As I prepare to send the last of Autumn’s puppies that were born here 9 weeks ago off to their new homes and to a wonderful Lab rescue who will then have the pleasure of helping to find homes for each of them, I am as always filled with mixed emotions about saying good-bye to them.
Being a foster parent for our animal shelter is as with all that surrounds helping animals in need, one of the greatest blessings of my life. But time and time again people express the same sentiment to me when I talk about fostering. “They couldn’t do it.” “It would be too difficult to let them go.” “They would end up keeping them all.” And in some ways I understand all of those sentiments.

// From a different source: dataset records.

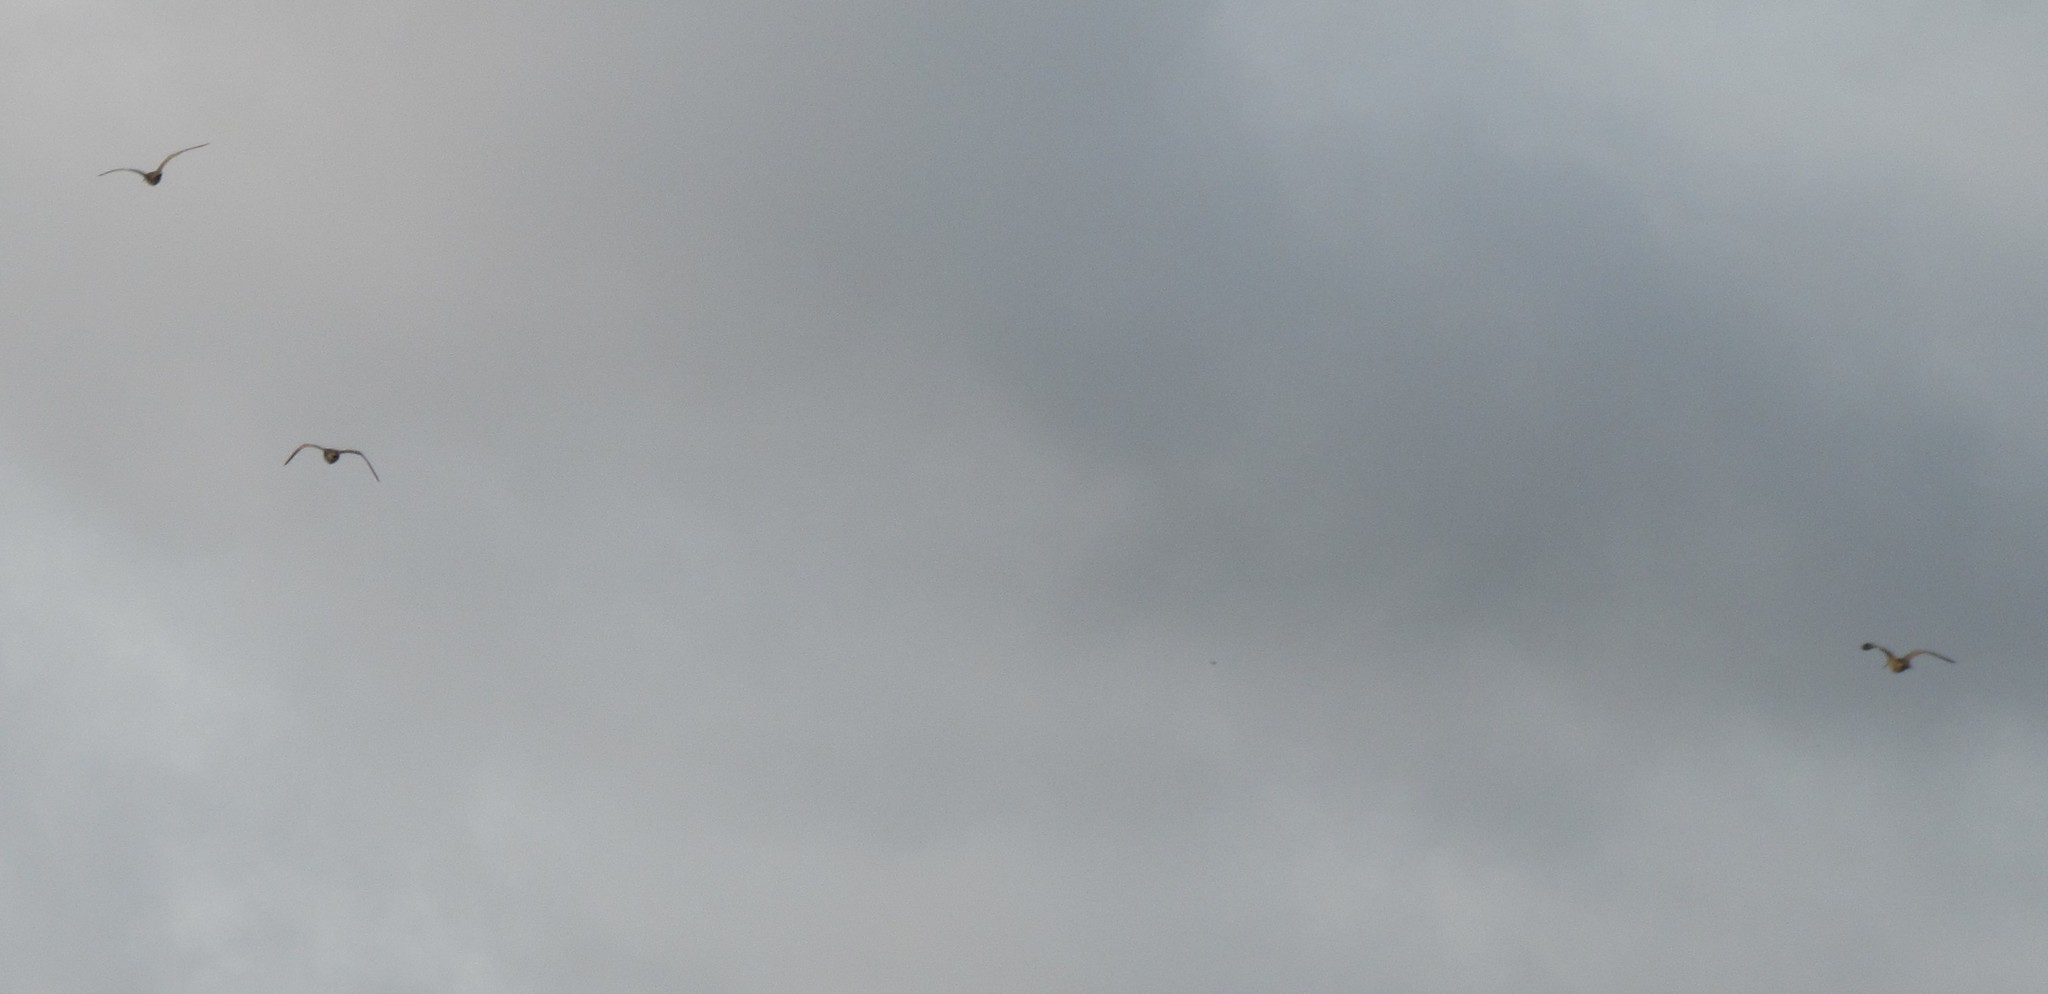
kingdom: Animalia
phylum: Chordata
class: Aves
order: Charadriiformes
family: Scolopacidae
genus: Numenius
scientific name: Numenius phaeopus
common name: Whimbrel
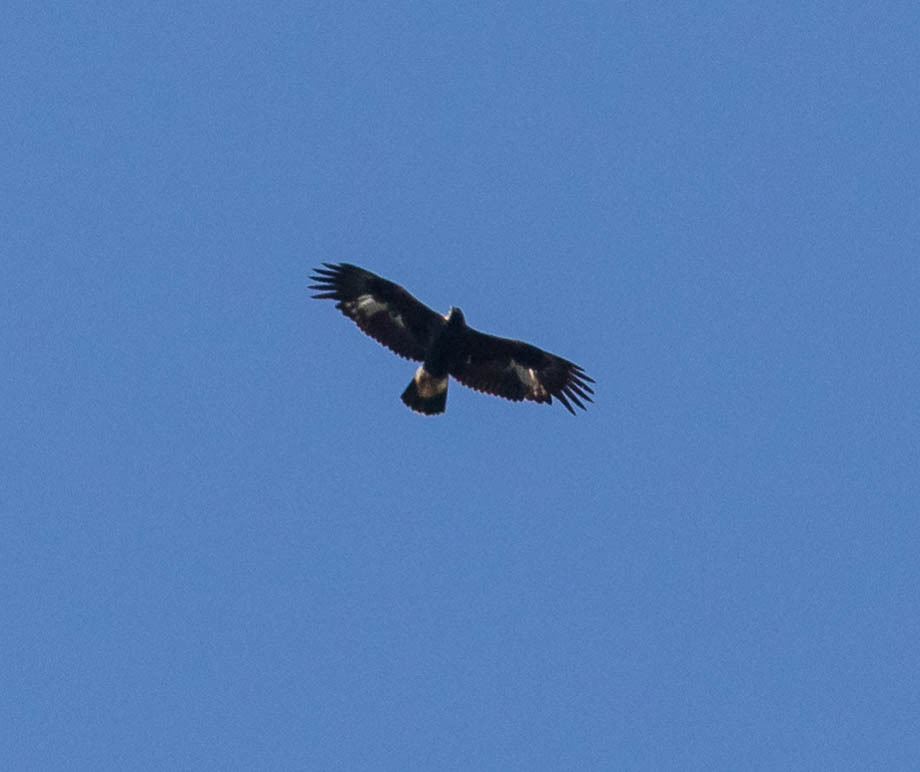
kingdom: Animalia
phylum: Chordata
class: Aves
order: Accipitriformes
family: Accipitridae
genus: Aquila
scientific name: Aquila chrysaetos
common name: Golden eagle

I used to think I couldn’t do it. And yes, it can be incredibly difficult. In some ways it is sweet sorrow. And in fact I have kept a few of my fosters over the years…rarely if ever puppies or kittens and most commonly older animals that fit in with my pack so well that I chose to keep them. But hundreds and hundreds of others (I’ve had over 150 fosters in 2013 already) have come and gone. And five more will go tomorrow.
How could one love and care for them, nurse them back to health, help them come into the world, relish in the joy of watching them develop their individual personalities, and then hand them over to someone else? My answer is simple. How can I not let them go?
If I don’t let them go, I can’t foster more. If I keep them all, not only would I be insane as not even I could deal with raising five lab puppies, I couldn’t take others. I’m not a puppy person by nature. I like old animals and I’m surely addicted in some way to the joy of adopting those that otherwise might never find a home. It’s a feeling like no other. But what is even more motivation for letting them go than the craziness that raising puppies would bring to my life is the fact that in letting them go, it provides space and time for me to foster others who need me too.
Where would the 150 or so puppies and kittens go if I didn’t have time and room to foster over the last year? I won’t dwell on it but that’s not a pleasant thought I assure you. We don’t have enough fosters and hence, my home and garage is a constant haven for them. And if I shut down the puppy and kitten motel, many would die. And I won’t let that happen.
Autumn’s puppies don’t need me or her anymore. They need their own homes, with their own families who will be thrilled (and challenged I’m sure) to add a new puppy and watch them grow and love them and cherish them as they so deserve.
Yes, I assure you I’ll be crying in the morning when I say good-bye to these beautiful, sweet babies. And there will be times I will wonder how they are and pray I’ll hear from their new families about their lives. But it’s time to let them go and ready things for the next litter that needs me. And there will be another. And another. And another. And I will love them too. I will cherish my time with them as well. I will care for them. Feed and clean up their messes. Nurse the sickly back to health. Or just enjoy watching them grow big and strong enough to be on their way too. And then I’ll say good bye to them when their time comes.
It’s the cycle of a foster. It’s the purpose of a foster.
It’s really about loving them all enough to let them go. Even when letting each one leave takes a bit of your heart with them when they do. It’s knowing there will be more babies that come into your life that will help to fill it up again. It’s about loving them enough to give them up so you can love another.
Now someone remind me of this tomorrow morning as I say good bye to my sweet babies….Aurora, Quinn, Amelia, Deli and ornery girl Bailey.
I will love them forever if even from afar.